Usage, the act of using or being used. If you own your land without any easements, you currently have 100% usage as you see fit. Usage is part of the previously mentioned “bundles of rights” discussed earlier but requires further discussion.
In the first series, we discussed land values and aesthetics. In the second series, we discussed easements and habitat fragmentation. In the third series, we discussed the future of your land, and today, we will discuss usage of your land.
Owning your own land typically means you are in control of it. You can sell it, manage it, neglect it, graze it, hunt it, invite friends and restrict enemies from it. But the most important part of all if this is that you can USE IT as YOU see fit. If you want to run a prescribed burn on it, you can. If you want to bulldoze every tree on it, you can. If you want to protect it, you can. If you want to swim in the ponds or creek, you can. So you can use the ranch anytime and in any manner that YOU want to. This is a really important aspect of land ownership in Texas—you can use the ranch entirely based on your goals and objectives, whims or desires, if it doesn’t break any laws!
But when others have legal permission (easements, rights of way) to access your property and to construct permanent structures, your usage becomes far more limited. For example, if you have an oil or gas pipeline or an overhead transmission line on your property, you still own the land but you can no longer use it as you wish. You cannot build permanent structures such as a house, a fishing camp, a set of cattle pens or a barn across/ over/under those easements— your usage is now restricted. You cannot construct a lake that will back water up across those easements and you will be very limited burying waterlines or electric lines across them. Again, your usage becomes limited for the life of the easement, and those specific easements are typically multi-generational, meaning not only YOU cannot build across them, but neither can your children, grandchildren or great grandchildren--or any other potential buyer of that property for that matter. So easements and rights of ways restrict your usage on how you utilize your ranch, and it also prevents you from denying access to those that have permission to use it. Another example could include aircraft usage and an overhead transmission line. Let’s say you own a small airplane and have a landing strip on your ranch. If the overhead transmission line is placed in a manner that crosses, or immediately parallels that airstrip, your airplane days using that strip are now over. What if you use a helicopter to round up livestock, conduct aerial predation work, conduct game surveys or wildlife captures? The overhead transmission lines create a whole new challenge for the helicopter pilot that will obviously increase the danger factor, will likely force survey route alterations and will make their effective use more difficult.
Usage is hard to quantify if it is endless.
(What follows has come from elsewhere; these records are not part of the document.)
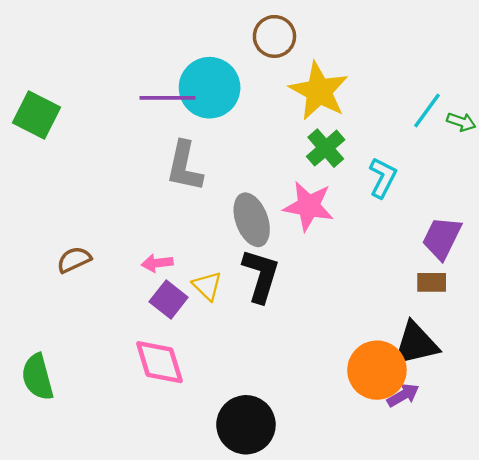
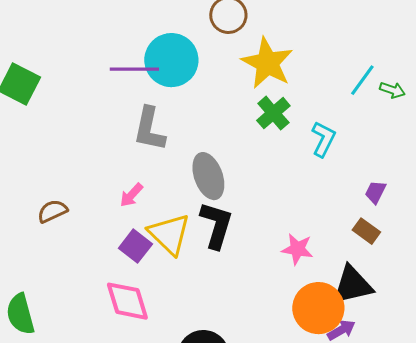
pink star: (309, 206) -> (297, 249), moved, size x0.7
purple trapezoid: (442, 238) -> (375, 192), size x0.6
pink arrow: (157, 263) -> (131, 195), moved, turned -40
brown rectangle: (432, 282) -> (366, 231), turned 36
yellow triangle: (207, 286) -> (169, 234), size x1.6

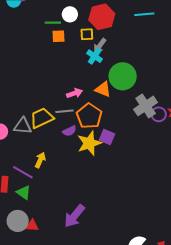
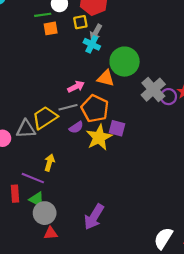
gray circle: (18, 221) -> (45, 213), moved

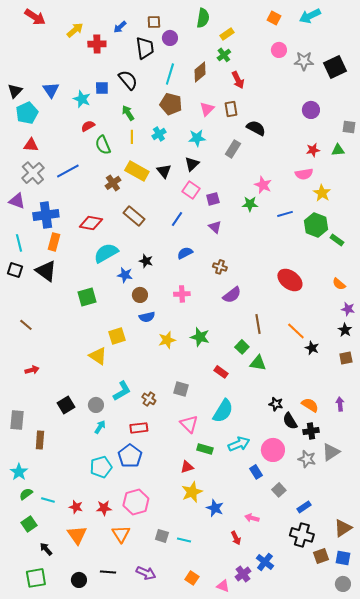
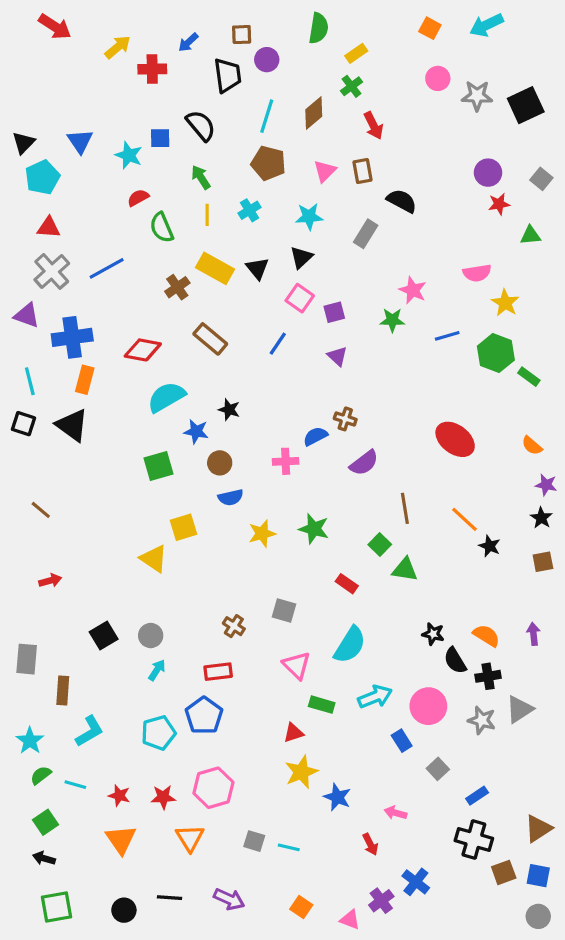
gray square: (349, 127) -> (541, 179), moved, turned 32
red star: (313, 150) -> (499, 204), moved
blue semicircle: (185, 253) -> (315, 436), moved
green square: (87, 297) -> (158, 466), moved
cyan L-shape: (122, 391) -> (89, 731), moved
black arrow: (46, 549) -> (44, 858), moved, turned -32

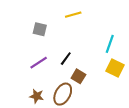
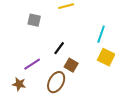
purple line: (39, 63) -> (32, 64), moved
brown star: (37, 96) -> (19, 84), moved

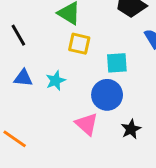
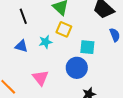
cyan star: (56, 81) -> (46, 42), moved
pink triangle: (87, 124) -> (40, 78), moved

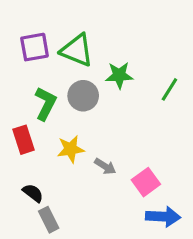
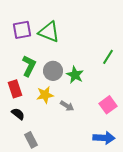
green star: (119, 75) -> (75, 75), moved, turned 30
gray circle: (83, 96) -> (53, 71), moved
pink square: (146, 182) -> (108, 105), moved
black semicircle: (33, 193) -> (18, 114), moved

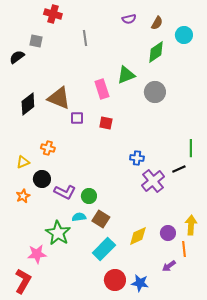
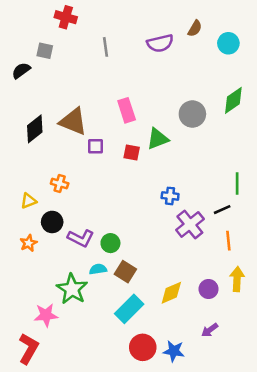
purple semicircle: (129, 19) -> (160, 43), moved, size x1.5
green diamond: (156, 52) -> (233, 100), moved
green triangle: (126, 75) -> (158, 139), moved
orange line: (184, 249) -> (228, 241), moved

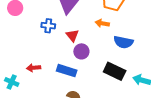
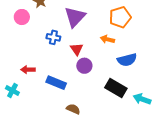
blue semicircle: (123, 42) -> (127, 60), turned -30
red arrow: (34, 68) -> (28, 70), moved
blue rectangle: (67, 71) -> (56, 83), moved

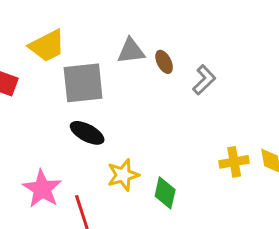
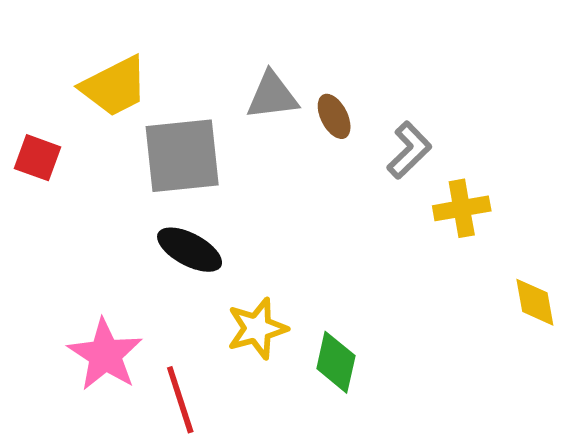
yellow cross: (234, 162) -> (462, 208), moved

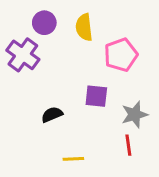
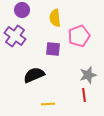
purple circle: (44, 23) -> (22, 10), moved
purple square: (96, 96) -> (53, 49), moved
black semicircle: (52, 115) -> (34, 75), size x1.5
It is much harder to quantify what a specific use is worth if it is permanently removed, like the inability to build permanent structures across the easement. What is that really worth to you and what COULD it be worth to your heirs or potential buyers years down the road? If you cannot easily cross water and electric lines across the easement that divides your property in half, for example, will the other half of the property have decreased value because it may lack reliable water and electric access into the future? According to the real estate industry, the answer is a huge yes and they have piles of data to support that claim. So when you lose usage of your property for one thing, there are oftentimes three or four other “downstream” impacts you have not yet realized that will also be impacted. And the easement payments will not pay you for those unrealized restrictions now in the future; you simply lose out with no compensation considerations.
Usage is huge and is hard to describe and even harder to put a price tag on once you begin that difficult process. If you are a landowner, you should not be thinking short term and about today but rather considering the long term, unknown impacts, and how your decisions today will permanently shape the future of that property forever more.